* Task instructions
1 - Please copy the excerpt about Zelenskyy's speech to Congress word for word, starting at "Members of Congress, if" and ending at "destruction of Europe.".
2 - Pick up the passage on Zelenskyy's address to Congress after its final sentence and carry it forward.
[Opening Excerpt section]
During a virtual speech before members of the United States Congress, he said Europe hasn’t seen terror like this in 80 years. “We are asking for an answer to this terror. Is that a lot to ask? To create a no-fly zone over Ukraine to save people. Is this too much to ask?”

While most headlines communicated his no-fly zone request, Zelenskyy himself offered “an alternative” – send warplanes:

You know what kind of defense systems we need. You know how much depends on the ability to use aircraft to protect our people, our freedom – aircraft that can help Ukraine, help Europe. We know they exist and you have them. They are not in Ukrainian skies.

Behind the headlines was more news from Zelenskyy’s speech (which invoked Pearl Harbor and Sept. 11 and included a video illustrating the depth of Ukrainian suffering). It was in essence about the line between profit-earning in times of peace and profiteering in times of war. 

As well as a greater NATO response, Zelenskyy asked US companies to leave Russia and its market “because it is flooded with our blood.” (As I’m writing this, Bloomberg reports that President Biden has pledged more aid to Ukraine, including anti-aircraft systems and drones.)

Zelenskyy continued:

Members of Congress, if you have companies in your district who financed the Russian military machine, you should put pressure. 

I am asking to make sure the Russians do not receive a single penny they used to destroy people in Ukraine, the destruction of our country, the destruction of Europe.
[Closing Excerpt section]
[Opening Data records section]
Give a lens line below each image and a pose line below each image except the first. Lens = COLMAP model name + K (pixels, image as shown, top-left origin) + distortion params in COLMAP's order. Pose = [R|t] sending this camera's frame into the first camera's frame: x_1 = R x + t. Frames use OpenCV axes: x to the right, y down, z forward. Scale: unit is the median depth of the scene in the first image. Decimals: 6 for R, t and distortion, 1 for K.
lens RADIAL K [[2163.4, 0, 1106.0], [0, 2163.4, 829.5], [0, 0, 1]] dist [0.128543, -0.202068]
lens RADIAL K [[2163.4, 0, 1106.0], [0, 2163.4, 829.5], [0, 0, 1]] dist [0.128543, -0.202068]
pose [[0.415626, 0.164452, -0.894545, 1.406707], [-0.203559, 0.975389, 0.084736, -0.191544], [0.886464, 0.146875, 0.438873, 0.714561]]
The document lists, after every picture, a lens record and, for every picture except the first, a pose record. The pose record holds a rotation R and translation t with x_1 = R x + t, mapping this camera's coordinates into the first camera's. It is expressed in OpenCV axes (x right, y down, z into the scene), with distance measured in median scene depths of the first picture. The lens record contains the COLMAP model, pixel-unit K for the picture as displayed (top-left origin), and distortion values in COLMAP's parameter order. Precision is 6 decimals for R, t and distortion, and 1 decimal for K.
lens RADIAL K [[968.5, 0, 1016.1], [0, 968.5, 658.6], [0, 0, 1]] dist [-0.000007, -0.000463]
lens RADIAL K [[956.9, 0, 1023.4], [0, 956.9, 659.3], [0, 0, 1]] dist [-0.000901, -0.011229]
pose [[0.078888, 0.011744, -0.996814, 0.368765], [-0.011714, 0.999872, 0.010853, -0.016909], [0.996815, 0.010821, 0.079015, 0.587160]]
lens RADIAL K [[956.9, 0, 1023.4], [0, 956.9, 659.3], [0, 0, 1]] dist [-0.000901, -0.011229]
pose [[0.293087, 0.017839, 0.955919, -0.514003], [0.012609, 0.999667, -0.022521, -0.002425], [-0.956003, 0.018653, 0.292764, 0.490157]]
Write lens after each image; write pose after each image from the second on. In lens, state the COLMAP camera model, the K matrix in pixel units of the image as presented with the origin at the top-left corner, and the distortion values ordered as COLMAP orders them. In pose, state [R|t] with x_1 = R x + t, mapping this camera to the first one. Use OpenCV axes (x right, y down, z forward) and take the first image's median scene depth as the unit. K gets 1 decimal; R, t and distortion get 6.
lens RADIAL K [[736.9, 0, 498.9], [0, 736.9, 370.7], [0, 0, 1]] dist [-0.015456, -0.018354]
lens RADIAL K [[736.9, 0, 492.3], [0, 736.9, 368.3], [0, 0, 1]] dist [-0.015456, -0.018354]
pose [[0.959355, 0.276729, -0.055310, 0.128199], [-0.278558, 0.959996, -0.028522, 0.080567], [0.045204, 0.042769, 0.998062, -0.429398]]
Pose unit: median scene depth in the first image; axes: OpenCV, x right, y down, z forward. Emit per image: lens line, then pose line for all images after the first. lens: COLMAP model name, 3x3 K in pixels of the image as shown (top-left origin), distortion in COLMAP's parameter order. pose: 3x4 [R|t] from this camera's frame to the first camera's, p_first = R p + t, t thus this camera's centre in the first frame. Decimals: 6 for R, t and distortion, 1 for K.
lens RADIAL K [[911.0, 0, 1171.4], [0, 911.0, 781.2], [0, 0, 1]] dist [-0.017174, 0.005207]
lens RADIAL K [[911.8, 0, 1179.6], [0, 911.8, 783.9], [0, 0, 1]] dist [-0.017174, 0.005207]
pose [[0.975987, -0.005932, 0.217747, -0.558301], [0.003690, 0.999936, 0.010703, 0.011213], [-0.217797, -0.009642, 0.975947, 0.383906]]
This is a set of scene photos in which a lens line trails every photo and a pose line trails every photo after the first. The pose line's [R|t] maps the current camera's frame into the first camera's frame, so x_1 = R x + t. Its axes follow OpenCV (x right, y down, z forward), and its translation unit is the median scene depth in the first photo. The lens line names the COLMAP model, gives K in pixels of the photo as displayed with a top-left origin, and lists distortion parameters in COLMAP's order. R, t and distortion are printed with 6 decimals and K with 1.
[Closing Data records section]
* Answers
1 -
Members of Congress, if you have companies in your district who financed the Russian military machine, you should put pressure. 

I am asking to make sure the Russians do not receive a single penny they used to destroy people in Ukraine, the destruction of our country, the destruction of Europe.

2 -
All American ports should be closed for Russian goods. 

Peace is more important than income.

It seems most global firms agree. 

General Motors, Ford Motor Company, Delta Airlines, McDonald’s, Disney, ebay – these and many more are making good on Zelensky’s request. Goldman Sachs, Wall Street’s vampire squid, is pulling out. So is Deutsche Bank, despite its reputation for laundering Russian cash.

While many companies are staying put, or minimizing their presence, one company stands out: Koch Industries. The private company’s owner, billionaire Charles Koch, is more than anyone responsible for funding and fomenting the white-wing backlash against the first Black president, a backlash that lifted Donald Trump to the White House.

According to Judd Legum, “Koch Industries has given no indication that its business operations have been suspended. On the contrary, the limited public comments made by Koch subsidiaries operating in Russia indicate that their business activities have continued.”


As far as Koch Industries is concerned, laminated glass certainly has potential military implications.

For whose military?

Russia’s.


When it comes to American firms profiteering from war between liberal democracy and its enemies, there is a history going back to the Second World War (if not earlier). While other foreign corporations fled Germany and the murderous rise of the Nazi Party, some stayed for reasons having to do with greed, ambition or ideological affinity. 

That’s according to my friend, Jay Weixelbaum. 

His dissertation was about the devil’s bargain American corporations made with the Hitler regime. In the following interview, Jay tells me about the time Henry Ford made warplanes for the Nazis but refused the British the same. He explains how GM made the trucks that made the Blitzkrieg possible. He recalls how Coca-Cola sucked up to the Nazis hoping for favorable allotments of sugar in Europe.

And he explains that the laminated glass made by Koch subsidiaries in Russia has military applications (eg, in Armored Personnel Carriers). 

It’s too soon to say whether Koch is going to profit from war the way GM, Ford and Coke did (and IBM, too). But if history is a guide, he should rethink his loyalties. Business with fascists is bad business.

Koch Industries continues doing business in Russia. Thoughts?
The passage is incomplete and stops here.